Work instructions: Could you filter the records below down to the lines that include the word "style"?

[Entries taken from a collection]
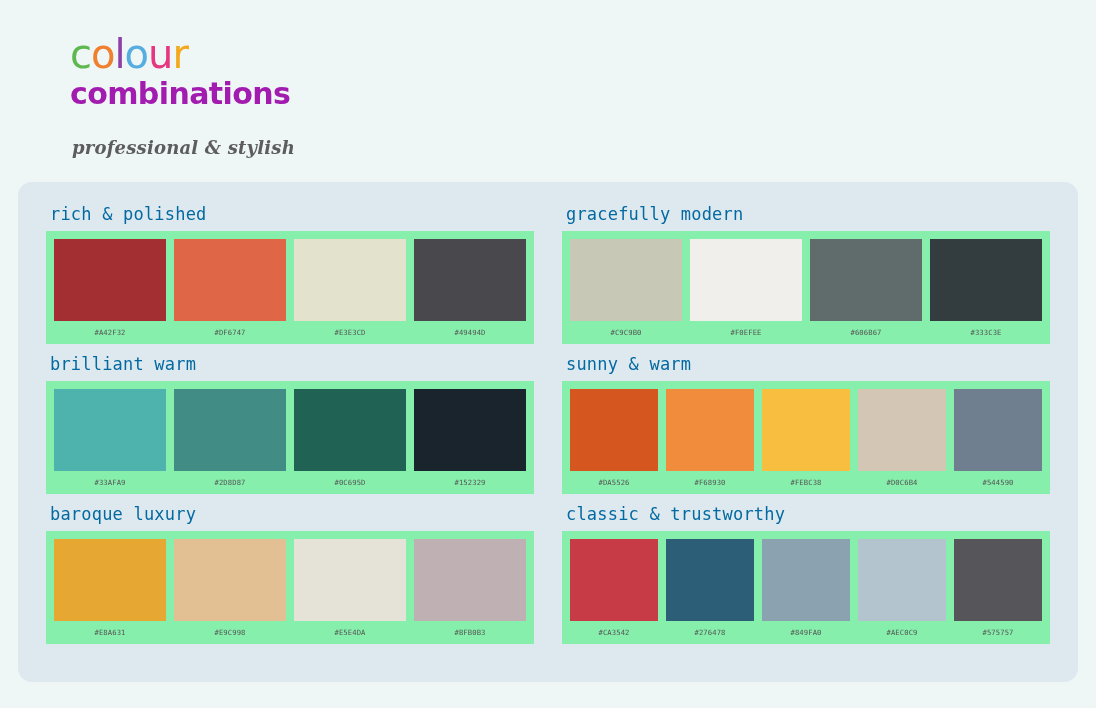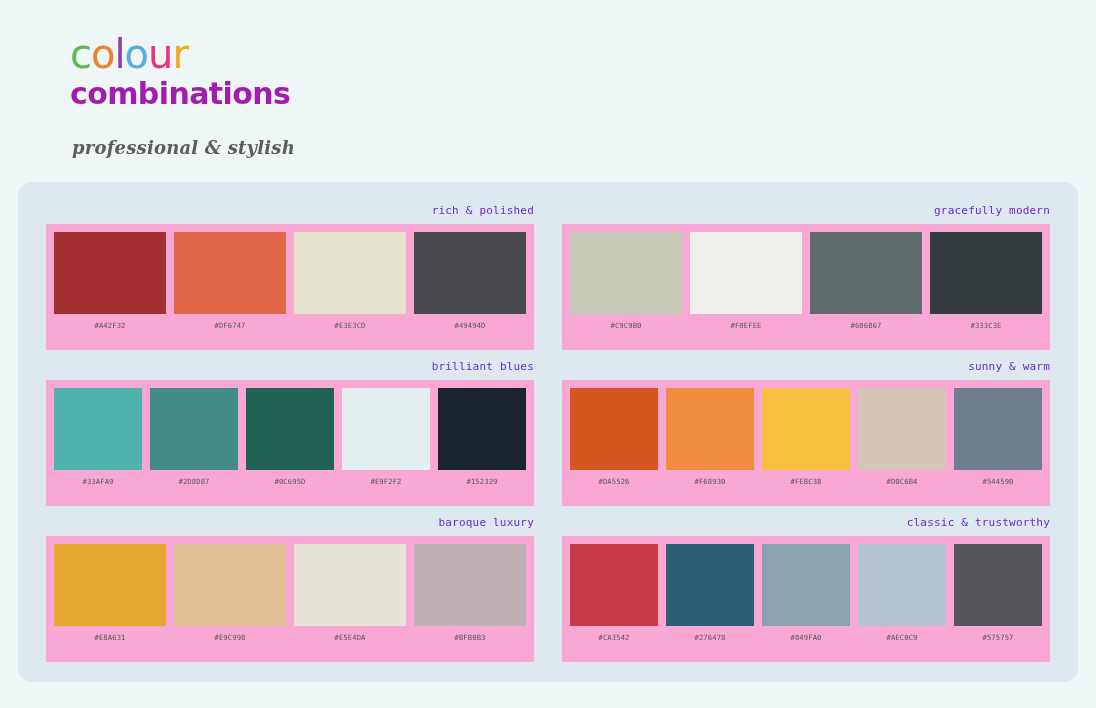--- a/index.html
+++ b/index.html
@@ -76,29 +76,28 @@
     flex-direction: column;
     gap: 10px;
   }
 
   .palette {
     display: flex;
     flex-direction: column;
   }
   .palette-title {
     font-family: "DejaVu Sans Mono", monospace;
-    font-size: 11px;
-    color: #6d28d9;
+    font-size: 17px;
+    color: #0369a1;
     letter-spacing: 0.2px;
     margin: 0 0 7px 4px;
-    text-align: right;
   }
   .swatch-card {
-    background: #f9a8d4;
-    padding: 8px 8px 13px 8px;
+    background: #86efac;
+    padding: 8px 8px 0 8px;
     box-sizing: border-box;
   }
   .swatch-row {
     display: flex;
     gap: 8px;
   }
   .swatch-cell {
     flex: 1 1 0;
     display: flex;
     flex-direction: column;
@@ -149,38 +148,34 @@
                   <div class="swatch-hex">#E3E3CD</div>
                 </div>
                 <div class="swatch-cell">
                   <div class="swatch-chip" style="background: rgb(73, 73, 77);"></div>
                   <div class="swatch-hex">#49494D</div>
                 </div>
               </div>
             </div>
           </div>
           <div class="palette">
-            <div class="palette-title">brilliant blues</div>
+            <div class="palette-title">brilliant warm</div>
             <div class="swatch-card">
               <div class="swatch-row">
                 <div class="swatch-cell">
                   <div class="swatch-chip" style="background: rgb(79, 179, 173);"></div>
                   <div class="swatch-hex">#33AFA9</div>
                 </div>
                 <div class="swatch-cell">
                   <div class="swatch-chip" style="background: rgb(65, 141, 134);"></div>
                   <div class="swatch-hex">#2D8D87</div>
                 </div>
                 <div class="swatch-cell">
                   <div class="swatch-chip" style="background: rgb(32, 98, 83);"></div>
                   <div class="swatch-hex">#0C695D</div>
-                </div>
-                <div class="swatch-cell">
-                  <div class="swatch-chip" style="background: rgb(226, 239, 238);"></div>
-                  <div class="swatch-hex">#E9F2F2</div>
                 </div>
                 <div class="swatch-cell">
                   <div class="swatch-chip" style="background: rgb(26, 36, 44);"></div>
                   <div class="swatch-hex">#152329</div>
                 </div>
               </div>
             </div>
           </div>
           <div class="palette">
             <div class="palette-title">baroque luxury</div>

Task response:
                   <div class="swatch-chip" style="background: rgb(73, 73, 77);"></div>
                   <div class="swatch-chip" style="background: rgb(79, 179, 173);"></div>
                   <div class="swatch-chip" style="background: rgb(65, 141, 134);"></div>
                   <div class="swatch-chip" style="background: rgb(32, 98, 83);"></div>
-                  <div class="swatch-chip" style="background: rgb(226, 239, 238);"></div>
                   <div class="swatch-chip" style="background: rgb(26, 36, 44);"></div>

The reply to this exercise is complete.